(Beginning of Data supplied)

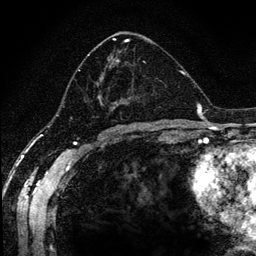
Breast MRI (dynamic contrast-enhanced), one axial slice; slice 64 of 134 in the series (ordered by position); cropped to one breast; dynamic contrast-enhanced series, time point 2 of 6 at this slice position (early post-contrast); 1.2 mm slice thickness; 256 × 256 image matrix, field of view 170 × 170 mm. Female patient.
Structures marked on this image (semi-automatic segmentation, software-assisted and operator-edited):
- enhancing-tissue mask used for the functional tumour volume (all voxels passing the contrast-enhancement thresholds inside the analysis volume; usually the tumour): bounding box (x1, y1, x2, y2) in pixels: (78, 38, 162, 117)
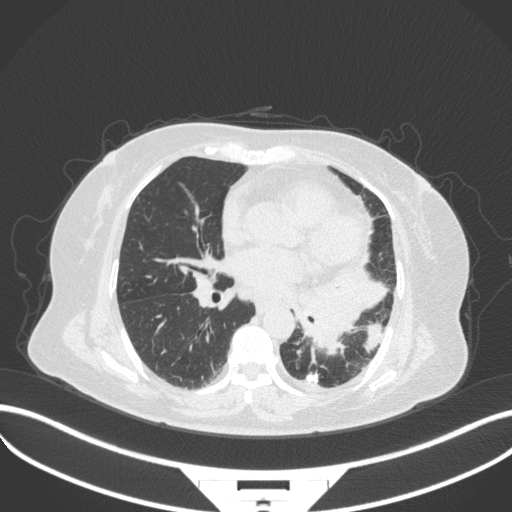
Chest CT, one axial slice; slice 165 of 328 in the series (ordered by position); lung window (W 1500 / L -600 HU); 1 mm slice thickness; 512 × 512 image matrix, field of view 400 × 400 mm. Female patient, age 69 years. Case-level facts recorded for this patient, not image findings: clinical TNM (as recorded): T2b N3 M1.
Annotated regions visible in this slice (rectangle marked by the reading radiologist):
- lung tumour (recorded histology: adenocarcinoma): box from (x=297, y=262) to (x=389, y=357) px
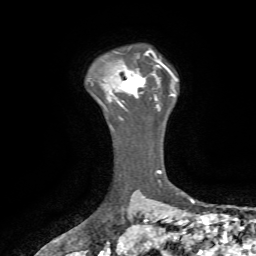
Breast MRI, one axial slice; position 54 of 72 along the scan axis; cropped to one breast; dynamic contrast-enhanced series, time point 2 of 7 at this slice position (early post-contrast); 1.5 T; TE 4.2 ms, TR 8.7 ms; 2.2 mm slice thickness; 256 × 256 image matrix. Female patient.
Structures marked on this image (semi-automatically segmented with operator editing):
- enhancing-tissue mask used for the functional tumour volume (all voxels passing the contrast-enhancement thresholds inside the analysis volume; usually the tumour): box from (x=111, y=69) to (x=145, y=106) px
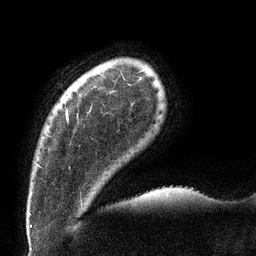
Breast MRI (dynamic contrast-enhanced), one axial slice. Slice 15 of 132 in the series (ordered by position). Cropped to one breast. Dynamic contrast-enhanced series, time point 2 of 6 at this slice position (early post-contrast). 3 T. TE 2.7 ms, TR 6 ms. 1.2 mm slice thickness. 256 × 256 image matrix, field of view 215 × 215 mm. Female patient.
Structures marked on this image (semi-automatically segmented with operator editing):
- enhancing-tissue mask used for the functional tumour volume (all voxels passing the contrast-enhancement thresholds inside the analysis volume; usually the tumour): bounding box <36,111,68,166> (left, top, right, bottom; pixels)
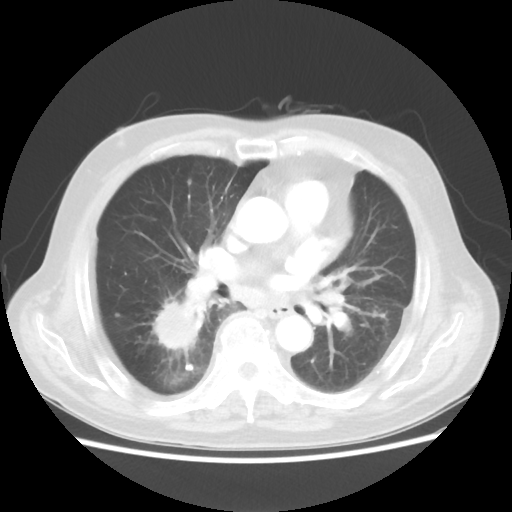
Chest CT, one axial slice; slice 20 of 44 in the series (ordered by position); reconstruction kernel STANDARD; 100 kVp; lung window (W 1500 / L -600 HU); 5 mm slice thickness; 512 × 512 image matrix, field of view 359 × 359 mm. Patient: male, 83 years. Case-level facts recorded for this patient, not image findings: clinical TNM (as recorded): T2 N3 M0.
Structures marked on this image (bounding box drawn by a radiologist):
- lung tumour (recorded histology: adenocarcinoma): box from (x=139, y=284) to (x=206, y=358) px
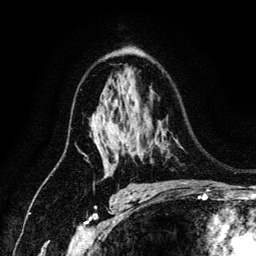
Breast MRI (dynamic contrast-enhanced), one axial slice; cropped to one breast; dynamic contrast-enhanced series, time point 2 of 6 at this slice position (early post-contrast); 3 T; TE 4.2 ms, TR 7.9 ms; 256 × 256 image matrix, field of view 170 × 170 mm. Female patient.
Annotated regions visible in this slice (semi-automatic segmentation, software-assisted and operator-edited):
- enhancing-tissue mask used for the functional tumour volume (all voxels passing the contrast-enhancement thresholds inside the analysis volume; usually the tumour): box from (x=96, y=145) to (x=98, y=148) px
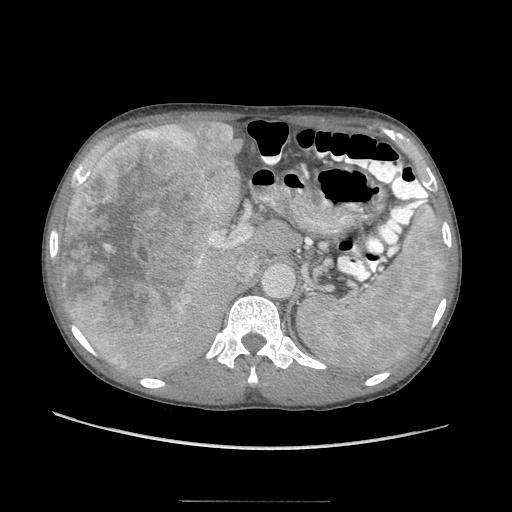
Contrast-enhanced abdominal CT (liver protocol), one axial slice. Position 60 of 103 along the scan axis. Reconstruction kernel STANDARD. Soft-tissue window (W 400 / L 40 HU). 512 × 512 image matrix, field of view 380 × 380 mm. Case-level facts recorded for this patient, not image findings: diagnosis: hepatocellular carcinoma (patient treated with transarterial chemoembolisation; whether this scan precedes or follows treatment is not stated here); TNM stage (as recorded): Stage-IIIA; Child-Pugh class: A; tumour differentiation: moderately differentiated.
Annotated regions visible in this slice (semi-automatic segmentation, software-assisted and operator-edited):
- liver parenchyma outside the tumour (the mass and vessels are separate outlines, so this box may not span the whole liver): bounding box [x1, y1, x2, y2] px = [56, 117, 264, 376]
- mass: [59, 123, 240, 367]
- portal vein: [95, 218, 226, 354]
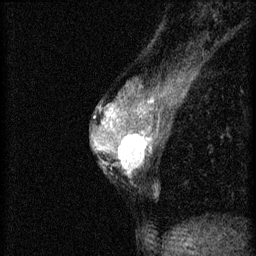
Breast MRI (dynamic contrast-enhanced), one sagittal slice. Slice 30 of 46 in the series (ordered by position). 3 images stored at this slice position (order not interpretable as contrast timing). 1.5 T. TE 4.2 ms, TR 8.2 ms. 2 mm slice thickness. 256 × 256 image matrix, field of view 180 × 180 mm. Female patient, age 44 years.
Outlined on this slice (semi-automatically segmented with operator editing):
- analysis volume of interest (the breast-tissue region the enhancement analysis was run in; not a lesion): bounding box <110,128,156,179> (left, top, right, bottom; pixels)
- tumour enhancement mask (voxels above the 70 % enhancement threshold inside the analysis volume of interest): <114,130,154,175>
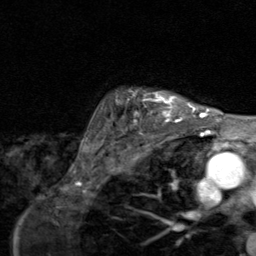
Breast MRI (dynamic contrast-enhanced), one axial slice; position 69 of 80 along the scan axis; cropped to one breast; dynamic contrast-enhanced series, time point 2 of 8 at this slice position (early post-contrast); 1.5 T; TE 1.7 ms, TR 4.5 ms; 2 mm slice thickness; 256 × 256 image matrix. Female patient.
Outlined on this slice (semi-automatically segmented with operator editing):
- enhancing-tissue mask used for the functional tumour volume (all voxels passing the contrast-enhancement thresholds inside the analysis volume; usually the tumour): bounding box (x1, y1, x2, y2) in pixels: (116, 89, 195, 128)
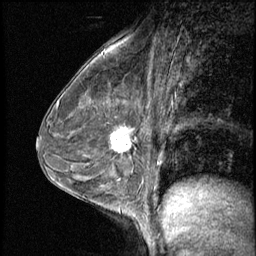
Breast MRI (dynamic contrast-enhanced), one sagittal slice; position 36 of 56 along the scan axis; 3 images stored at this slice position (order not interpretable as contrast timing); 1.5 T; TE 4.2 ms, TR 8.7 ms; 2.5 mm slice thickness; 256 × 256 image matrix, field of view 180 × 180 mm. Patient: female, 43 years. From the clinical record (not read from this slice): setting: breast cancer imaged before/during neoadjuvant chemotherapy; receptor status: HR-positive, HER2-negative.
Outlined on this slice (semi-automatically segmented with operator editing):
- analysis volume of interest (the breast-tissue region the enhancement analysis was run in; not a lesion): bounding box [x1, y1, x2, y2] px = [101, 120, 145, 165]
- tumour enhancement mask (voxels above the 140 % enhancement threshold inside the analysis volume of interest): [111, 128, 131, 153]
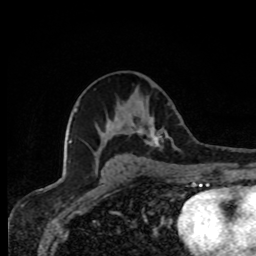
Breast MRI, one axial slice. Slice 42 of 80 in the series (ordered by position). Cropped to one breast. Dynamic contrast-enhanced series, time point 2 of 8 at this slice position (early post-contrast). 1.5 T. TE 4.2 ms, TR 7 ms. 2 mm slice thickness. 256 × 256 image matrix. Female patient.
Outlined on this slice (semi-automatically segmented with operator editing):
- enhancing-tissue mask used for the functional tumour volume (all voxels passing the contrast-enhancement thresholds inside the analysis volume; usually the tumour): bounding box <136,116,176,149> (left, top, right, bottom; pixels)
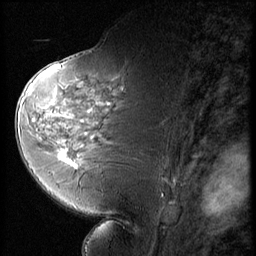
Breast MRI (dynamic contrast-enhanced), one sagittal slice; position 32 of 56 along the scan axis; 3 images stored at this slice position (order not interpretable as contrast timing); 1.5 T; TE 4.2 ms, TR 9 ms; 2.5 mm slice thickness; 256 × 256 image matrix, field of view 180 × 180 mm. Female patient, age 58 years. Case-level facts recorded for this patient, not image findings: setting: breast cancer imaged before/during neoadjuvant chemotherapy; receptor status: HR-positive, HER2-negative.
Annotated regions visible in this slice (semi-automatically segmented with operator editing):
- analysis volume of interest (the breast-tissue region the enhancement analysis was run in; not a lesion): bounding box (x1, y1, x2, y2) in pixels: (47, 136, 88, 178)
- tumour enhancement mask (voxels above the 140 % enhancement threshold inside the analysis volume of interest): (58, 150, 77, 166)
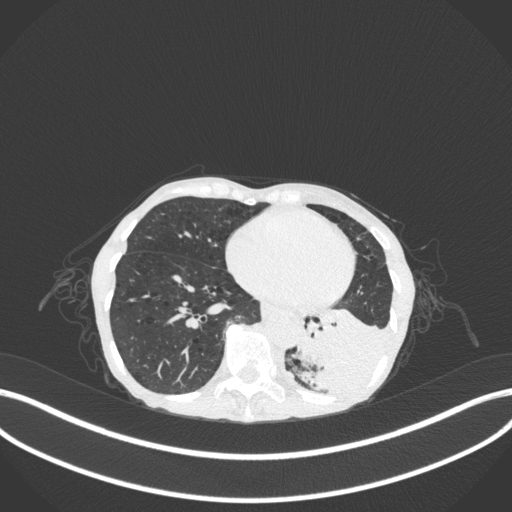
Chest CT, one axial slice. Slice 80 of 347 in the series (ordered by position). 120 kVp. Lung window (W 1500 / L -600 HU). 1 mm slice thickness. 512 × 512 image matrix. Patient: female, 70 years. Case-level facts recorded for this patient, not image findings: clinical TNM (as recorded): T3 N0 M0.
Outlined on this slice (rectangle marked by the reading radiologist):
- lung tumour (recorded histology: small cell carcinoma): bounding box [x1, y1, x2, y2] px = [294, 296, 393, 401]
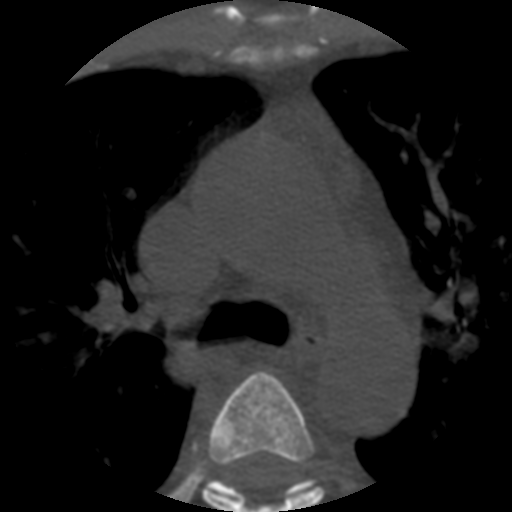
CT including the spine, one axial slice; slice 390 of 508 in the series (ordered by position); 120 kVp; bone window (W 1800 / L 400 HU); 1.25 mm slice thickness; 512 × 512 image matrix. Patient age 57 years. From the clinical record (not read from this slice): primary cancer: prostate.
Outlined on this slice (semi-automatic segmentation, software-assisted and operator-edited):
- T4 vertebra: bounding box <202,371,325,512> (left, top, right, bottom; pixels)
- T5 vertebra: <205,476,316,498>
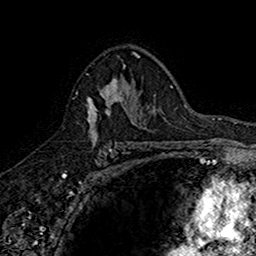
Breast MRI (dynamic contrast-enhanced), one axial slice; slice 103 of 160 in the series (ordered by position); cropped to one breast; dynamic contrast-enhanced series, time point 2 of 7 at this slice position (early post-contrast); 1.5 T; TE 2.7 ms, TR 5.7 ms; 1 mm slice thickness; 256 × 256 image matrix. Female patient.
Annotated regions visible in this slice (semi-automatic segmentation, software-assisted and operator-edited):
- enhancing-tissue mask used for the functional tumour volume (all voxels passing the contrast-enhancement thresholds inside the analysis volume; usually the tumour): bounding box [x1, y1, x2, y2] px = [76, 67, 142, 145]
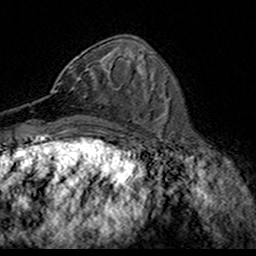
Breast MRI (dynamic contrast-enhanced), one axial slice. Cropped to one breast. Dynamic contrast-enhanced series, time point 2 of 7 at this slice position (early post-contrast). 3 T. TE 4.6 ms, TR 7.4 ms. 256 × 256 image matrix. Female patient.
Structures marked on this image (semi-automatic segmentation, software-assisted and operator-edited):
- enhancing-tissue mask used for the functional tumour volume (all voxels passing the contrast-enhancement thresholds inside the analysis volume; usually the tumour): box from (x=50, y=54) to (x=114, y=94) px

(End of Data supplied)

▶ _Task directions_
Wherever a line contains the string "rectangle", copy that line from the data.

▶ _Result of the exercise_
Annotated regions visible in this slice (rectangle marked by the reading radiologist):
Outlined on this slice (rectangle marked by the reading radiologist):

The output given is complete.